- REQUIRED ACTION:
Go through the material below and count the lines containing the word "الثاني". Give that number by itself.

- DATA SUPPLIED:
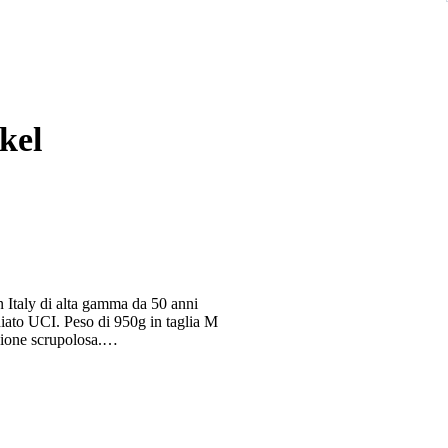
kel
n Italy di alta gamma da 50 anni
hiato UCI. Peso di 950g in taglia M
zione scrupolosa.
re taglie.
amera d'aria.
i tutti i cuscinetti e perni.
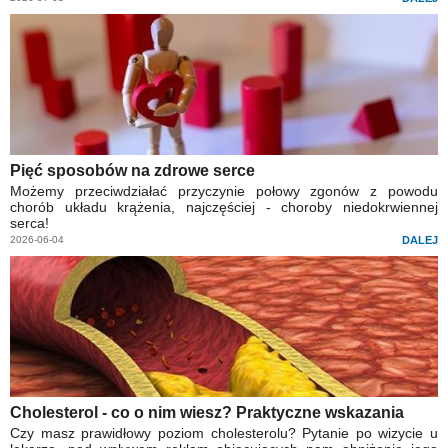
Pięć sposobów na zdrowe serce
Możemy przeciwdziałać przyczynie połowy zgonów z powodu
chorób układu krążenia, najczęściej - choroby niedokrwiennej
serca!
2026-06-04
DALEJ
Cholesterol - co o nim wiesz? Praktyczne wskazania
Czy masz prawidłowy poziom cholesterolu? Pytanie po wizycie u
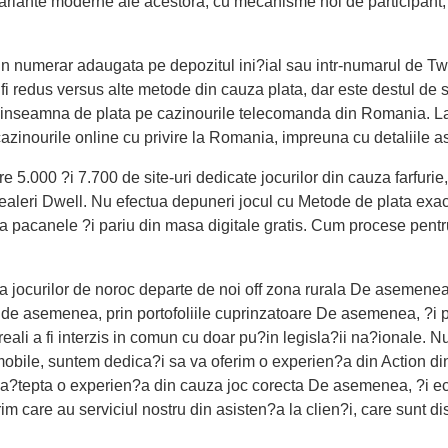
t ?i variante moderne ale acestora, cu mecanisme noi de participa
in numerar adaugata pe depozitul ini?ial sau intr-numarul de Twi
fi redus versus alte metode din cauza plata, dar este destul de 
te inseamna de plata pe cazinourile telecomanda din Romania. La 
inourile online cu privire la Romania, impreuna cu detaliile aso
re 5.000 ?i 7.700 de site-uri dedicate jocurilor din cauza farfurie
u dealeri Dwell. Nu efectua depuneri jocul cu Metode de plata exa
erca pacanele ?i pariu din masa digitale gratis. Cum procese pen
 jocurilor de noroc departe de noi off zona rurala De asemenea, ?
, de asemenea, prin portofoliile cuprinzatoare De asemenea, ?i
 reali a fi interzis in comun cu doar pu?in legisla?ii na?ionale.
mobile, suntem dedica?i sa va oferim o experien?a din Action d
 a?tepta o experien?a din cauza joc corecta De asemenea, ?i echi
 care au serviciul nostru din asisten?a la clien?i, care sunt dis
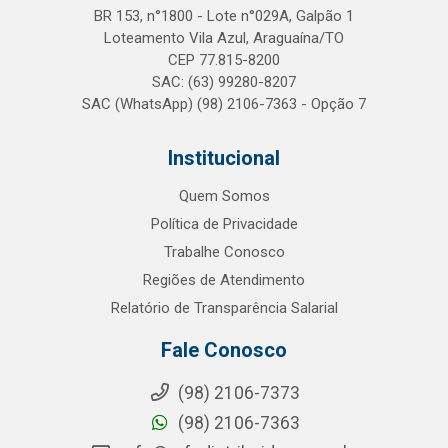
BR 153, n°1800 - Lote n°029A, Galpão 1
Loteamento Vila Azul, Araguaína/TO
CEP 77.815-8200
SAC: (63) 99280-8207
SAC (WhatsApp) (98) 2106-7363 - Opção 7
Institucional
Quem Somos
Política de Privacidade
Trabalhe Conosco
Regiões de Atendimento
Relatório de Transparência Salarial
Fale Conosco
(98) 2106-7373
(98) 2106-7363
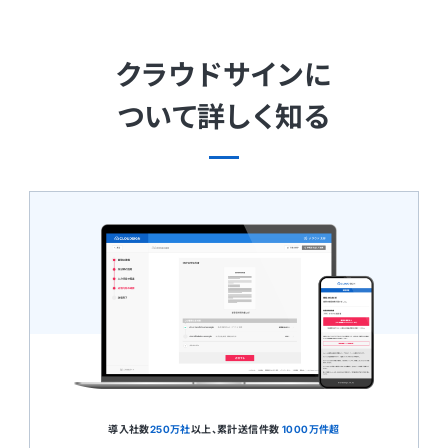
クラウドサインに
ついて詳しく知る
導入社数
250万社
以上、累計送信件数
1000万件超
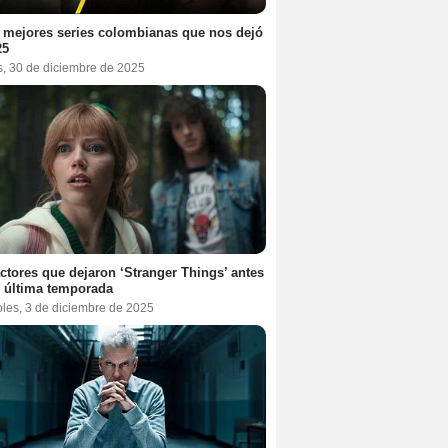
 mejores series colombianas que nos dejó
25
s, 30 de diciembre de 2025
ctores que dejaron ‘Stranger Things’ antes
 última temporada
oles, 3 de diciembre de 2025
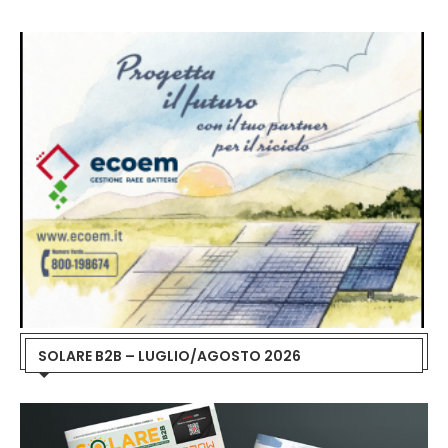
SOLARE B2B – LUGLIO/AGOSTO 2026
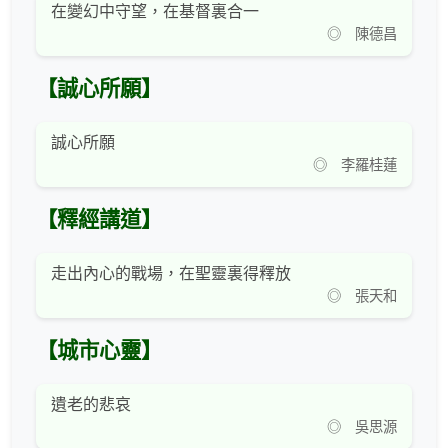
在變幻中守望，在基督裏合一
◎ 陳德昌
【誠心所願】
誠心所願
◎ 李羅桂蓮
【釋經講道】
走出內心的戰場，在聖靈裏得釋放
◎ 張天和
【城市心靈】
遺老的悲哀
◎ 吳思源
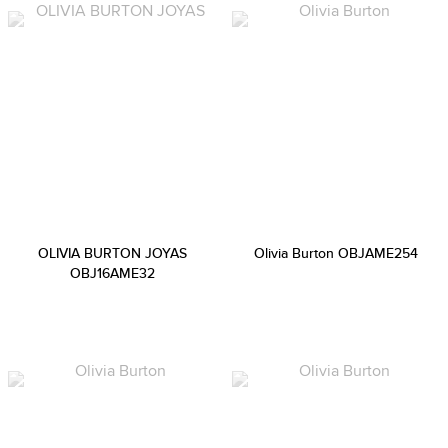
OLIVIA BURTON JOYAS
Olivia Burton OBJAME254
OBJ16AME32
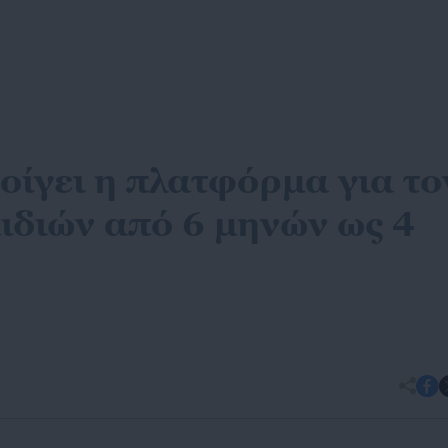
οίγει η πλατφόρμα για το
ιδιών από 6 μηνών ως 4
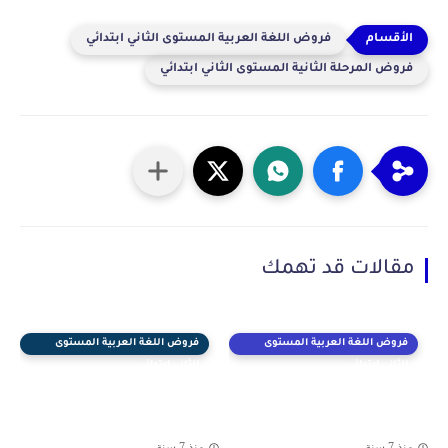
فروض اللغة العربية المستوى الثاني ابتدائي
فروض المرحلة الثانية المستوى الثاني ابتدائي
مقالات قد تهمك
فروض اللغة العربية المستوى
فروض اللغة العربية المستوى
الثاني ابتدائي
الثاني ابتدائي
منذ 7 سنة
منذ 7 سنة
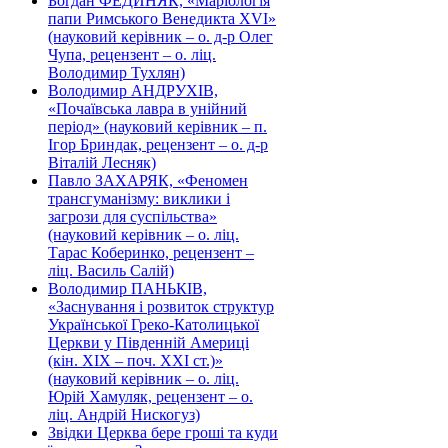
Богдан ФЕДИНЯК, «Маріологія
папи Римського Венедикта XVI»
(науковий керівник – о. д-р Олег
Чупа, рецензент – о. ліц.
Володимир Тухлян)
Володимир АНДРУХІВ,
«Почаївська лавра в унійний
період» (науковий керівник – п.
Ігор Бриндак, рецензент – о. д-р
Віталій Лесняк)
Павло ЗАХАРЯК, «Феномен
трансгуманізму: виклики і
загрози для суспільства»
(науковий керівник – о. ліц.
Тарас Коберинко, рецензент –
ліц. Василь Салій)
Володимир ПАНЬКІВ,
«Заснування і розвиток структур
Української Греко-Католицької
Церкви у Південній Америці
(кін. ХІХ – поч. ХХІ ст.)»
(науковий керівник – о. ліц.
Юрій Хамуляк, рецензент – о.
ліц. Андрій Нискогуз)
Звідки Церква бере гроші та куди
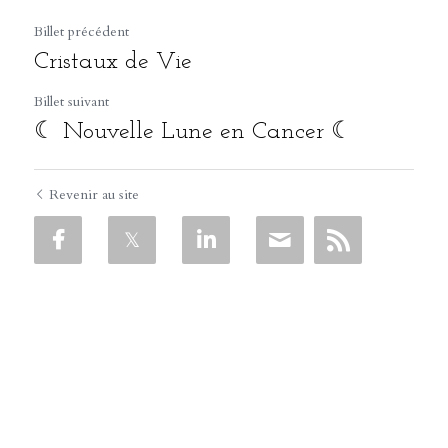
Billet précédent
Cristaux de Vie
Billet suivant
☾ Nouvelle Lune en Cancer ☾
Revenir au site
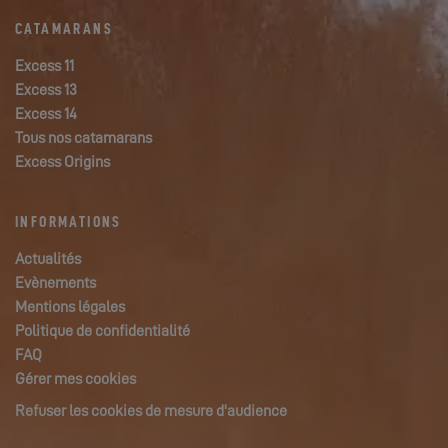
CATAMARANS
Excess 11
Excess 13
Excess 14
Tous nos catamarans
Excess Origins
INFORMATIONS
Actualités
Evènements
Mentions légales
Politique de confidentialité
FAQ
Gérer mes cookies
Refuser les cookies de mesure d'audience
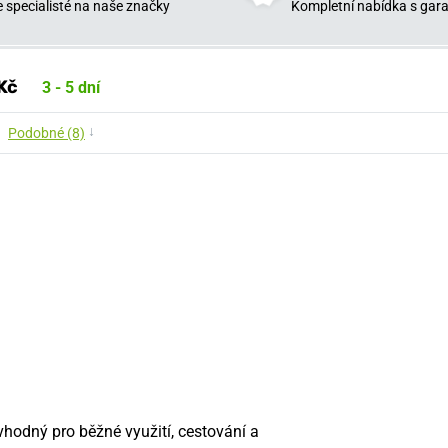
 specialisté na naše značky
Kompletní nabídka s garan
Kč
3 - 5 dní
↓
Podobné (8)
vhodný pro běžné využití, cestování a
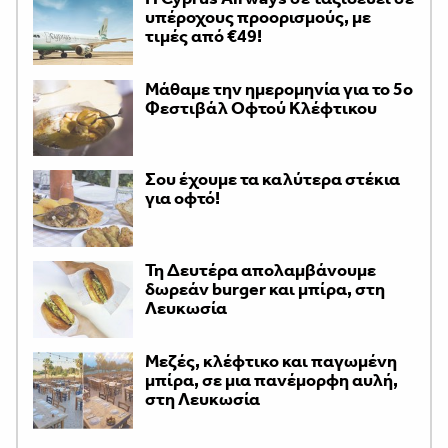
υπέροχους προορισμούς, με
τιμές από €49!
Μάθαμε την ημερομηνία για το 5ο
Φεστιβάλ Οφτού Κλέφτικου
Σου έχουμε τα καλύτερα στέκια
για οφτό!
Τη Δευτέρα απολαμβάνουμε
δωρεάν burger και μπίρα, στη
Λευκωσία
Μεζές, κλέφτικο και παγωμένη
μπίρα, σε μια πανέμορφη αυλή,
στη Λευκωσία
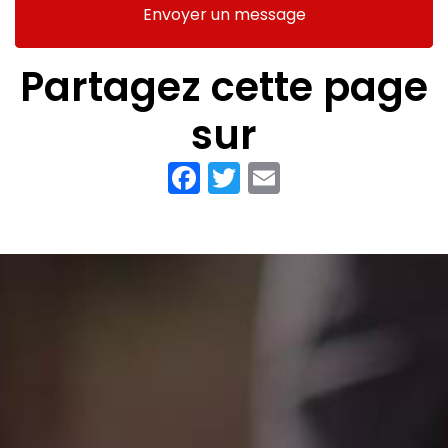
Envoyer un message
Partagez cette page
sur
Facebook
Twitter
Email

- WRITTEN SOLUTION:
4